According to the Torah and the Bible, Solomon's Temple was the first Jewish temple built in Jerusalem in the time of King David (10th century BCE) and destroyed by Babylonians in 586 BCE. Like many key aspects of the Bible, such as Noah's Ark, Moses's parting of the Red Sea, or the very existence of Jesus Christ, finding physical evidence of Solomon's Temple has been on the minds of historians for decades, and for a long time, it was practically impossible. Since the biblical descriptions are vague at best and confusing at worst, it seemed historians would never find proof of what Solomon's Temple may have looked like. That all changed in the early 1980s with the excavation of Ain Dara, a temple found just north of Aleppo, Syria.
Solomon's Temple and Ain Dara were incredibly similar, and the remains of Ain Dara helped historians piece together some of the more confusing aspects of the biblical descriptions of Solomon's Temple. In fact, Ain Dara isn't just the strongest source of evidence for the existence of Solomon's Temple—some scholars are convinced Ain Dara served as the architectural inspiration for Solomon's Temple. Despite significant damage from a Turkish airstrike in 2018, Ain Dara still serves as a valuable resource for historians and archeologists.

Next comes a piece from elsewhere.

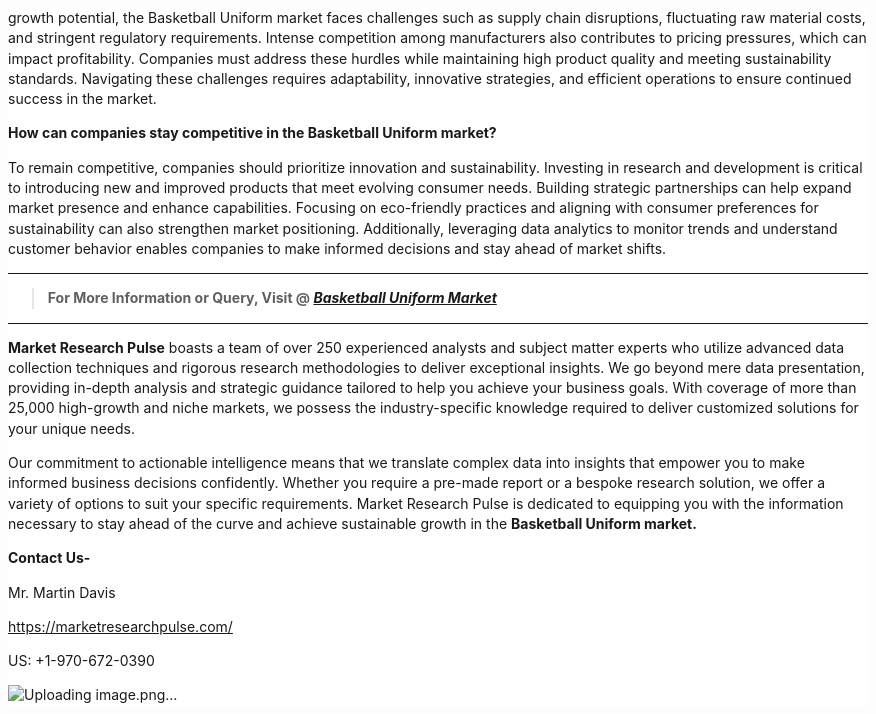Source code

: growth potential, the Basketball Uniform market faces challenges such as supply chain disruptions, fluctuating raw material costs, and stringent regulatory requirements. Intense competition among manufacturers also contributes to pricing pressures, which can impact profitability. Companies must address these hurdles while maintaining high product quality and meeting sustainability standards. Navigating these challenges requires adaptability, innovative strategies, and efficient operations to ensure continued success in the market.</p><p><strong>How can companies stay competitive in the Basketball Uniform market?</strong></p><p>To remain competitive, companies should prioritize innovation and sustainability. Investing in research and development is critical to introducing new and improved products that meet evolving consumer needs. Building strategic partnerships can help expand market presence and enhance capabilities. Focusing on eco-friendly practices and aligning with consumer preferences for sustainability can also strengthen market positioning. Additionally, leveraging data analytics to monitor trends and understand customer behavior enables companies to make informed decisions and stay ahead of market shifts.</p><hr /><blockquote><p><strong>For More Information or Query, Visit @&nbsp;<em><a href="https://marketresearchpulse.com/report/73585/basketball-uniform-market?utm_source=Linkedin&utm_medium=029">Basketball Uniform Market</a></em></strong></p></blockquote><hr /><p><strong>Market Research Pulse</strong> boasts a team of over 250 experienced analysts and subject matter experts who utilize advanced data collection techniques and rigorous research methodologies to deliver exceptional insights. We go beyond mere data presentation, providing in-depth analysis and strategic guidance tailored to help you achieve your business goals. With coverage of more than 25,000 high-growth and niche markets, we possess the industry-specific knowledge required to deliver customized solutions for your unique needs.</p><p>Our commitment to actionable intelligence means that we translate complex data into insights that empower you to make informed business decisions confidently. Whether you require a pre-made report or a bespoke research solution, we offer a variety of options to suit your specific requirements. Market Research Pulse is dedicated to equipping you with the information necessary to stay ahead of the curve and achieve sustainable growth in the <strong>Basketball Uniform market.</strong></p><p><strong>Contact Us-</strong></p><p>Mr. Martin Davis</p><p>https://marketresearchpulse.com/</p><p>US: +1-970-672-0390</p>
![Uploading image.png…]()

Scholars Tried To Piece Together The Temple Of King Solomon For Centuries
Since Solomon's Temple was destroyed in 586 BCE, scholars have struggled to piece together just what the temple would have looked like. Adding to that difficulty, the site where the temple reportedly sat, Temple Mount in Jerusalem, does not allow archeological excavation. When studying Solomon's Temple, archeologists and biblical scholars had no other option than to analyze the architectural descriptions from the Bible in 1 Kings 6–7. Thanks to Ain Dara, both points of study could be examined in greater detail based on the physical evidence available.
The Ain Dara Temple In Syria Resembles The Temple Of King Solomon To A Tee
The depiction of Solomon's Temple in the Bible can get a bit murky, as the units of measurement (cubits) are outdated, and some of the descriptions can be interpreted in different ways. However, when looking closely at the descriptions of the First Temple, and comparing those to Ain Dara, the similarities are hard to ignore. Both were built on top of platforms, which sat on top of the highest points in their individual cities. Decoratively, they were both adorned with carvings of lions, mythical animals, and geometrical and floral designs. Ain Dara was heavily decorated with several rows of basalt reliefs that depict lions and other large creatures that line up with the Bible's description.
The Architecture At Ain Dara Aligns With Descriptions Of Solomon's Temple
Besides the decorative touches, the buildings overlap with a series of significant architectural similarities. The floor plans are nearly identical: both consisted of an entryway flanked by two columns, which led to a main hall (Ain Dara had an antechamber before the main hall) and finally to an elevated shrine. Both temples had a courtyard, with a staircase leading up to the platforms on which the buildings sat. It goes even deeper than a similar three-room floor plan, though. Both sites' entryways were narrower than the main hall, open on one side, and supported by pillars.
Ain Dara Shares 33 Of 65 Physical Traits With Solomon's Temple
If the architectural and decorative similarities weren't enough, scholars have concluded that Ain Dara and Solomon's Temple share about 33 out of 65 physical traits, making Ain Dara the temple which most closely resembled the description of Solomon's Temple. These 65 traits were taken directly from the Bible and applied to Ain Dara, which helped archeologists discover illuminating features at the Syrian temple, such as an elevated podium at the rear of Ain Dara that was a notable comparison for the biblical "holy of holies." Ain Dara was also closest in size to the biblical descriptions of Solomon's Temple.